“Music is the soundtrack of our lives.” This phrase may be cliche, but it’s the truth. At almost any given point in my lifetime, I can recall what music I was listening to. Even now when I hear certain music, it’s like stepping into a time machine…which could be a good thing or a bad thing. When I hear a song I haven’t heard in a while, it brings back very particular memories and emotions. I guess it’s just like a scent that you connect with a certain place or person.
I may not be able to remember every exact song I ever listened to throughout my life, but I can think back to certain times and remember what I was listening to and how I was generally feeling at that time. In high school, I’d say I was pretty lost. I didn’t have many friends and I wouldn’t really place myself in any of your typical high school cliques. I was just…there. I went through many phases and discovered my passion for punk music, for which MxPx was my gateway band. The aptly named ‘My Mom Still Cleans My Room’:
I can remember the carefree days of my teenage years and the music I was listening to at the time, which complemented and fueled my rebellious, live forever attitude. I was hanging out with people I thought I’d be friends with forever, going to rock shows every weekend (and the occasional school night), and generally getting into trouble. The lyric in the following song by Goldfinger, “here I am doing everything I can, holding on to what I am, pretending I’m a superman” pretty much sums up most of my late teenage years.

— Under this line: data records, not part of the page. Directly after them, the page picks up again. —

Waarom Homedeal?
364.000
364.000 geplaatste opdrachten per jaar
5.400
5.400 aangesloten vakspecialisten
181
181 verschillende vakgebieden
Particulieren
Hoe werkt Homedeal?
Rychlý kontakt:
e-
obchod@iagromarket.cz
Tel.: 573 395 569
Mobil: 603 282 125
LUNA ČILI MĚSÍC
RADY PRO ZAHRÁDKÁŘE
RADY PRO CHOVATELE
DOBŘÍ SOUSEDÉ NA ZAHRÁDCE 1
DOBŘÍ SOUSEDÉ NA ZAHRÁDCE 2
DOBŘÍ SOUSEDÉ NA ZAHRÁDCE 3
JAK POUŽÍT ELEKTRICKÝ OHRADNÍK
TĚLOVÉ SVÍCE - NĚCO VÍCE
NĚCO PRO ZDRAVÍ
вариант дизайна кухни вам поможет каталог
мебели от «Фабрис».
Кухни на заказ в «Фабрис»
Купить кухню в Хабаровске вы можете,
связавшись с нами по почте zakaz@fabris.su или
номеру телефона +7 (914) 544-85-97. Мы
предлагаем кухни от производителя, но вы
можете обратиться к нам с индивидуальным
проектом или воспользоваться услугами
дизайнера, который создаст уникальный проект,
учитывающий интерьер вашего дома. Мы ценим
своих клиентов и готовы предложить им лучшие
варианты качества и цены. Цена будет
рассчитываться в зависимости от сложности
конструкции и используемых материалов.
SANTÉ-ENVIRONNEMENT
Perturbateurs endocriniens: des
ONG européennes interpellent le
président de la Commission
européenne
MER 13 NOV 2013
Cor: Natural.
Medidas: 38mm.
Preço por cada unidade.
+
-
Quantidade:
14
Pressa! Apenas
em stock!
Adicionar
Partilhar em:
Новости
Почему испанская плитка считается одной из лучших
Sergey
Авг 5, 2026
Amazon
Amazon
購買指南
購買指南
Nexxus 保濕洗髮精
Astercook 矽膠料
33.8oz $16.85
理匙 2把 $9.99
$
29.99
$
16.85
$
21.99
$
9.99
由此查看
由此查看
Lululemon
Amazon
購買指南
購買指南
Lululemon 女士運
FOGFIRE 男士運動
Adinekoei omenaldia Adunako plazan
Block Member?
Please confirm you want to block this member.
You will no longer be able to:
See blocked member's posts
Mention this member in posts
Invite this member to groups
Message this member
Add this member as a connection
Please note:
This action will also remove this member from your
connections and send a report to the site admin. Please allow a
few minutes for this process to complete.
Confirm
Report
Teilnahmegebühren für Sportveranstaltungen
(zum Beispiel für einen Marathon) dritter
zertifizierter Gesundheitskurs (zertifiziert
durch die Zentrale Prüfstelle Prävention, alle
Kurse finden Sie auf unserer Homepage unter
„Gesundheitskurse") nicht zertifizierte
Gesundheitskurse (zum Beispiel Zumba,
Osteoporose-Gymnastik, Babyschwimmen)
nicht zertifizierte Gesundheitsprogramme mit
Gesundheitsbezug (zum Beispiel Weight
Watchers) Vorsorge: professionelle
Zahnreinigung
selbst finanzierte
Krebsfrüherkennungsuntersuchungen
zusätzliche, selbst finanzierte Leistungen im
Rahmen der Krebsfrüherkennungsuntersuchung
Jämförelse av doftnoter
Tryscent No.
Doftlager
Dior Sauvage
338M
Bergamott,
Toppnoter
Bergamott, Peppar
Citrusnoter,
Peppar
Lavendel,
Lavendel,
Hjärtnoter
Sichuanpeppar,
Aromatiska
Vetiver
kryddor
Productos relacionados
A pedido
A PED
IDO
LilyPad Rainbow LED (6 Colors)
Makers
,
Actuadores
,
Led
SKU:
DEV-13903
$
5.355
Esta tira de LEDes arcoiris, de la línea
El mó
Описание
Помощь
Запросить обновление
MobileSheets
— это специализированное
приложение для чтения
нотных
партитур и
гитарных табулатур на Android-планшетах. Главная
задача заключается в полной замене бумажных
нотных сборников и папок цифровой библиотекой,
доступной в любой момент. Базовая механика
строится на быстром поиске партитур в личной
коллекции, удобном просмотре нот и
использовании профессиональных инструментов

After high school, came college. I went to a state college close enough to my parents house that I didn’t have to pay for room and board on campus. I was also working around 30 hours a week and thought I could manage a full school workload (6 classes) my first semester. I was wrong, and failed a class or two. I didn’t really have time my first few years of college for the whole ‘college experience.’ I also didn’t have any time for making new friends, let alone the female variety. I think I went a few years without having a girlfriend and I remember being depressed through a lot of my time at school. I remember listening to Face to Face’s ‘Ignorance is Bliss’ album a lot then. “And it feels like I might break, on this ordinary day. Why do we need to change when we were perfect yesterday?”
During my last year of college, I met my wife in North Carolina. It was during spring break and I was ready to let loose before I got out of school and had to get a ‘real job’. I remember being in good spirits a lot then. On our road trip to Daytona, I remember my brother and I hearing two songs constantly on the radio: Usher’s “Yeah” and Finger Eleven’s “One Thing”. The two of us though, seemed to have an unlimited amount of CD’s with us. I have fond memories of that trip and I remember listening to the album “Interventions & Lullabies” by The Format a lot.
The March after that fateful road trip, I moved down to NC to be with my girlfriend (now wife). I was working with a hotel in CT at the time and transferred down to another in the Charlotte area. I ended up working there for a lot longer than I expected and ended up living in a 500 sq. foot apartment (in a not-so-good area) for longer than I wanted. Since my girlfriend was still in school, on the soccer team and working part time, we hardly saw each other. Those were hard times for me; I missed my family and friends, I was homesick and depressed. I bought The Killers’ “Hot Fuss” album when it was released and I played it every chance I got. When I listen to it now, I still get an uneasy feeling in my stomach.
I’m glad I made the move because if I hadn’t, my wife and I would’ve never ended up together. In 2008 we ended up getting married. For the wedding guests, we burned CD’s with a collection of some of our favorite love songs on them. Of the twelve or so songs on the CD, and in addition to “our song”, this one still brings me back to that day whenever I hear it:
After being married, we ended up moving to the Boston area when my wife was accepted to Harvard. Needless to say, I was extremely proud of her when she was accepted (even more so when she graduated). Living in Salem and commuting in to the city became part of our daily life. On the train ride in each morning, I would have my iPod (later, an iPhone) and listen to music on my commute. Coldplay’s album “Viva La Vida” had come out shortly after we were married and I remember listening to this tune as I sometimes caught a glimpse of the sun rising on the way into work.
I never expected certain music to stick with me and affect me so much. A lot of the time, it’s just white noise while I’m busy on the computer, or something pumping through the car stereo speakers while I’m driving from place to place. When I look back however, I can see its true impact. Though this blog showcases just a small part of my complete ‘Soundtrack’, I know I will keep adding to it as the years pass.